◆ Exercise requirements
Report each line of the data that contains the string "lines".

Start of The records

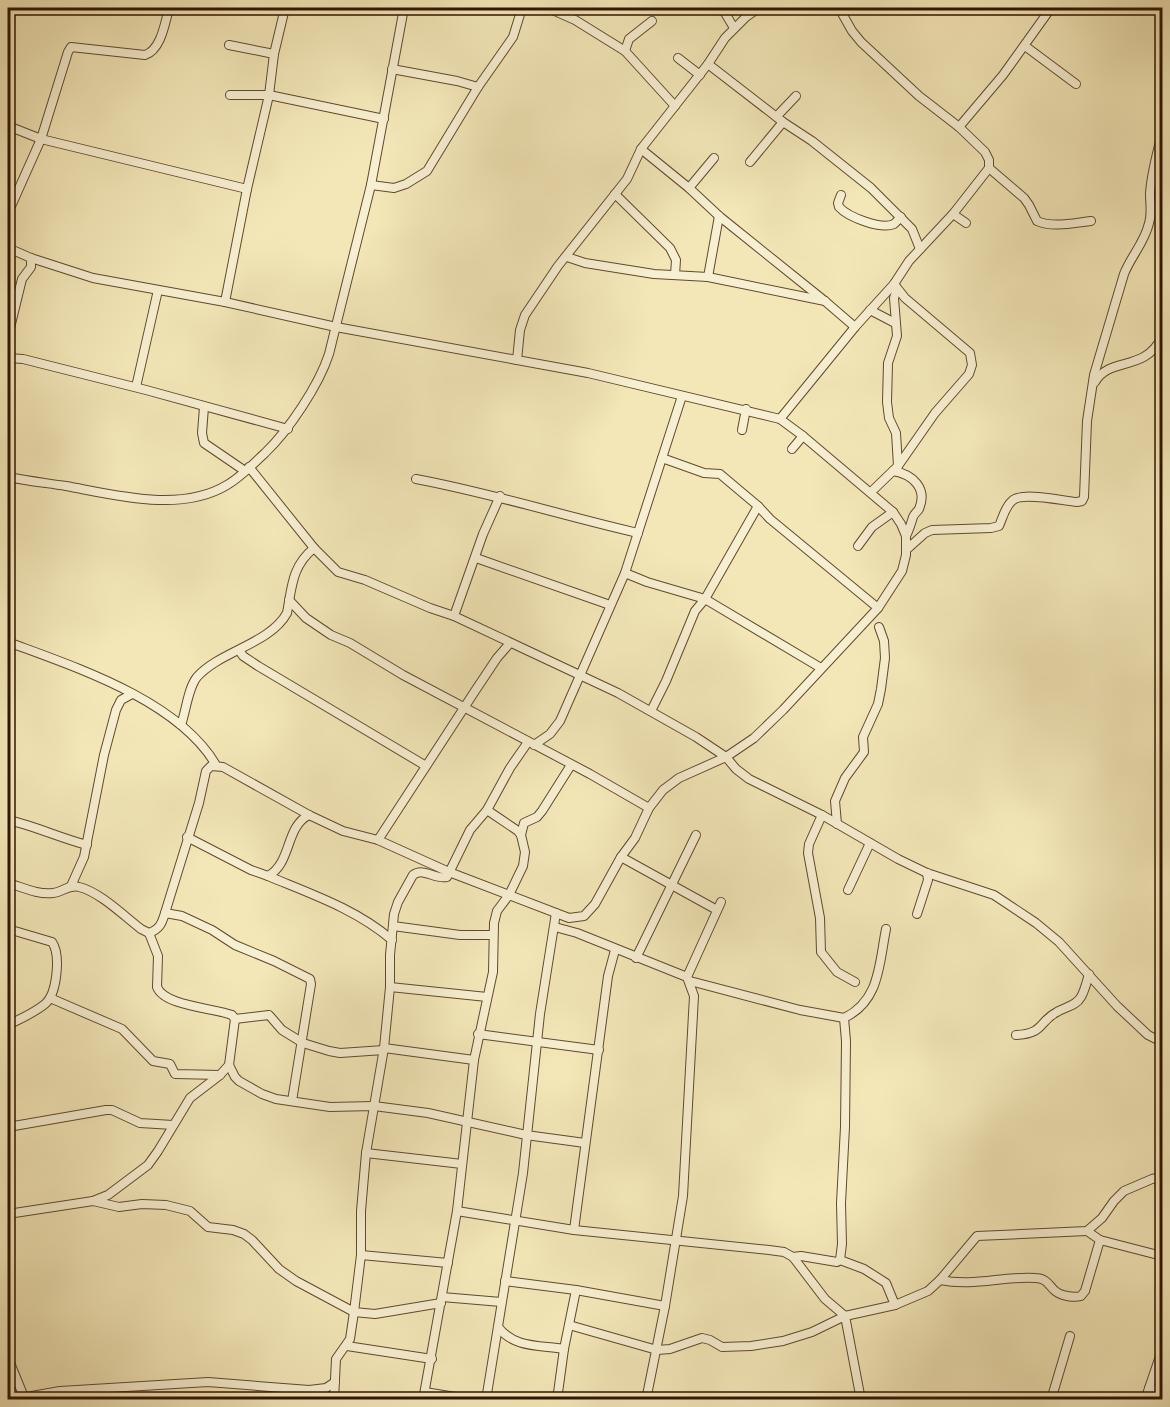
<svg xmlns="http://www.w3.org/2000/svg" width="1170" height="1407" viewBox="0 0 1170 1407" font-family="Vollkorn,serif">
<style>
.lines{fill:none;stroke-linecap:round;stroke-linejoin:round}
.street-casing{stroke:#61492f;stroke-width:10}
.street{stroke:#f7efd1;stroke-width:8}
</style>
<rect width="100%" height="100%" fill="#f3e7b8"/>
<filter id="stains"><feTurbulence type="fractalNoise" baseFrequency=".00333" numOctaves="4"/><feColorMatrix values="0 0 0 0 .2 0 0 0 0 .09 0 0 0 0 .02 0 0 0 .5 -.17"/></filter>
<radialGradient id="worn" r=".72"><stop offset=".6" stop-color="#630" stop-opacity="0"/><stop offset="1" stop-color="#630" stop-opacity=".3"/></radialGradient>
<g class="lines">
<defs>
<g id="street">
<path d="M548,8l27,12 50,31 50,55"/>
<path d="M722,8l12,20"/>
<path d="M229,45l45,9"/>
<path d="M1025,46l51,38"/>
<path d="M625,51l4,-12 23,-18"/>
<path d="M678,58l22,17"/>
<path d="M708,64l75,58 29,19 59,47 41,41 8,20"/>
<path d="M392,69l65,12 21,6"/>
<path d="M230,95h39l115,24"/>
<path d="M777,116l19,-20"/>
<path d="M8,126l33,13 206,50"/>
<path d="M959,127l44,-52 48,-67"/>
<path d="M641,149l48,39 30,28 107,86 29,25"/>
<path d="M750,162l33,-40"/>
<path d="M989,168l35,30 5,7 8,16c16,7 36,2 54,0"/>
<path d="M371,185l23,3 12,-4 21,-13 51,-84 35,-50 9,-29"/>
<path d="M689,188l25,-30"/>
<path d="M615,194l55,54 6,12 -1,15"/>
<path d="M841,195l-3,8 1,4c9,10 42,23 55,17 1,-1 6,-6 7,-7"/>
<path d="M8,213l33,-74 27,-87 3,-5 74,8c16,-5 20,-32 24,-47"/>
<path d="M953,214l13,9"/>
<path d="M8,248l23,10 62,20 132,24 111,25 252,46 192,46 23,17 90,76 8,12 5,12v19l-4,16 -24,37 -95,102 -29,28 -28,19 -47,21 -16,12 -14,18 -14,30 -14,19 -26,47 -11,12 -15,2 -120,-46 -71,-32 -35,-9 -34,-16 -86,-48 -12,-1 -5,5 -7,32 -34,110c-3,10 -5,16 -16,20l-8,-4c-17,-13 -41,-37 -62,-42 -10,-3 -16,5 -26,6 -15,2 -31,-6 -45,-10"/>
<path d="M567,257l18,6 69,11 54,3 117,24"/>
<path d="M708,277l11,-61"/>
<path d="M897,289l-3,9 3,38 -9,27 -1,39 2,16 7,15 2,33"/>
<path d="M1162,299v5"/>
<path d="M225,302l22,-113 22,-94 5,-41 11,-46"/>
<path d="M870,310l25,13"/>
<path d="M8,336l14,-57 9,-12v-9"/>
<path d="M8,358l15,1 123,31 142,39"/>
<path d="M517,360l3,-30 5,-15 33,-49 69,-87 14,-30 67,-85 17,-26 21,-21 13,-9"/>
<path d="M1095,382c15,-26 49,-9 67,-45"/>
<path d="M136,387l22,-97"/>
<path d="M204,407l-2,26 2,10 41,28"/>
<path d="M780,419l75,-92 39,-43 15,-23 44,-47 36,-46v-8l-4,-8 -26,-25 -40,-31 -58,-54 -9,-11 -13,-23"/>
<path d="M742,430l4,-21"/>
<path d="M792,449l11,-13"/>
<path d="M249,467l65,81 24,24 27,8 65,28 24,8 164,77 78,44 30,20 10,12 13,10 73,36 76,44 29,14 67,22 42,28 23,19 58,64 31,29 14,7"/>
<path d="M893,471c19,3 35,17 26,38 -2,3 -5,5 -6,8 -2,7 -4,13 -7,19"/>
<path d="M8,477c19,4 39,6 58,9 49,9 115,27 161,-1 14,-8 26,-21 38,-32 24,-23 54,-68 64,-99l42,-169 33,-177"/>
<path d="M416,479c75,14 148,37 222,54"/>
<path d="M871,492l27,-26 37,-53 34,-39 3,-9 -2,-12 -65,-55 -11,-14"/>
<path d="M758,506l12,13 108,89"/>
<path d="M858,546l14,-19 21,-15"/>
<path d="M906,550l19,-17 7,-3 59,-2 8,-2c4,-9 6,-19 13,-25 9,-10 51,0 65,1l5,-1 2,-4 3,-76 7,-46 30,-101c7,-18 21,-32 25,-51 3,-9 1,-19 1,-29 1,-20 7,-41 12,-60"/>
<path d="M476,558l134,47"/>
<path d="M625,573l22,9 58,17 116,69"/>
<path d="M289,600l17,18 25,17 19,8 53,32 187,99 59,34"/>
<path d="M454,616l29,-82 17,-38"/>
<path d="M8,642c67,25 170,58 208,123"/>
<path d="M239,650l4,6 15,10 168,100"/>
<path d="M651,711l15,-30 29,-70 10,-12 53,-93 -38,-32 -16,-1 -42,-15"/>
<path d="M181,725c5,-14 7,-37 16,-48 23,-26 73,-33 90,-64 5,-27 5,-47 27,-65"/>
<path d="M534,745l16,-11 10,-13 65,-148 57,-177"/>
<path d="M822,815l-13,29 -1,9 12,65 1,34 16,20 18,10"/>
<path d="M8,820c27,6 52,18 79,25"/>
<path d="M837,824l-2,-23 10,-23 19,-26 -1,-15 15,-33 3,-15 4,-31 -1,-17 -5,-14"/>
<path d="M521,835l3,-12 13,-6 5,-6 29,-46"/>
<path d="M187,837l64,33 17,6c24,-13 17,-49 41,-61"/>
<path d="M378,840l97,-149 22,-33 13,-15"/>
<path d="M621,857l96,53"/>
<path d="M268,876c43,18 88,33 124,64"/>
<path d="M71,886l13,-29 20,-102 12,-45 5,-10 11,-6"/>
<path d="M848,890l22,-47"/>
<path d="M165,913l17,3 30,14 23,15 39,16 36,18 1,5 -19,117"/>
<path d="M917,914l11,-34 -1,-7"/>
<path d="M393,926l67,9h33"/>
<path d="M555,927l22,6 110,44 7,19 -11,200 -18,110 -19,94"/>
<path d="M8,929l44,13c9,13 5,52 -7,62 -11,9 -25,15 -37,21"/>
<path d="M149,933l9,23 -1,31c7,19 57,21 75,28l3,4 -6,46 6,12 4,4 23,13 14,5 54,8 44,-1 54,7 98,22 59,8"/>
<path d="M636,958l60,-123"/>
<path d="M687,977l34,-75"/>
<path d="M690,981l110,29 44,8c36,-17 35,-54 42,-89"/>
<path d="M390,987l97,10"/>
<path d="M50,998l72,31 31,32 17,3 5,10 45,1"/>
<path d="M235,1019l34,-4 13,15 21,13 26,8 11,2 44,-3"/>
<path d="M478,1034l121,16"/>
<path d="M1016,1035c28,-1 23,-14 41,-23 8,-5 19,-6 24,-15 4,-7 6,-16 8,-23"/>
<path d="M384,1048l90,12"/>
<path d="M8,1127l98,-17h6l28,13 33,2"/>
<path d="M366,1153l96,11"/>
<path d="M93,1201l26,6 23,-3 24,1 24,6 18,16 25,3 11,4 8,6 27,29 17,12 58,31 21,2 66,-11"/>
<path d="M457,1211l117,19 195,20 15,2 9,5 32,42 20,17 16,84"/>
<path d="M8,1214l85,-13 15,-6 40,-30 10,-14 32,-53 30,-23 9,-10"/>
<path d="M574,1230l34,-254 7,-26"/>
<path d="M1087,1231l13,9 62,16"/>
<path d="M361,1255l87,8"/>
<path d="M793,1257l8,-1 36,6 3,-2 2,-16 -1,-41 4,-76 1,-86 -2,-23"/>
<path d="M840,1260l24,9 22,14 9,22"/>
<path d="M940,1280c33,7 63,-4 95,-2 11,0 13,6 19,12 6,6 20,8 27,6l4,-5 15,-51"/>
<path d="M505,1281l71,9 89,16"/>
<path d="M442,1297l59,5"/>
<path d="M569,1325l88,25 13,-1 32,-11 8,2 12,7 29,-1 32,-5 29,-9 33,-16 50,-11 33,-14 12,-11 37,-44 110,-5 15,-13 12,-17 10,-10 28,-12 10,-2"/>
<path d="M498,1327c16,21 41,18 66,22"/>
<path d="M347,1346l85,13"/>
<path d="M8,1358l16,39"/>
<path d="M1149,1388l13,4"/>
<path d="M425,1392l48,8"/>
<path d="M9,1400l51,-9 148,-9 101,8 17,-2 9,-6"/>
<path d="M334,1400l2,-41 14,-20 4,-27 7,-57v-44l5,-58 18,-105 6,-61v-32l4,-41 4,-12 15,-27c11,-8 22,5 34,2l23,-47 17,-20 23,-42 18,-26"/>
<path d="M423,1400l34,-189 17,-151 19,-88 1,-49 3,-12 12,-16 14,-29 2,-14 -4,-17 -3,-4 -31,-21"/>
<path d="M486,1400l37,-227 17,-159 16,-101"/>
<path d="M557,1400l7,-51 12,-59"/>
<path d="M1051,1400l19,-64"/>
<path d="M1145,1400l17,-50"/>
</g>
</defs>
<use href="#street" class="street-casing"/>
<use href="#street" class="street"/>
</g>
<rect width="1170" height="1407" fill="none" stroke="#f3e7b8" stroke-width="30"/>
<rect x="9" y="9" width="1152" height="1389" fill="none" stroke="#301401" stroke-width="3"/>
<rect x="15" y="15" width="1140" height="1377" fill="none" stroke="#301401" stroke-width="1.5"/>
<rect width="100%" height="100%" filter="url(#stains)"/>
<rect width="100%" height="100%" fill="url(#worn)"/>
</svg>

End of The records

◆ Written answer
.lines{fill:none;stroke-linecap:round;stroke-linejoin:round}
<g class="lines">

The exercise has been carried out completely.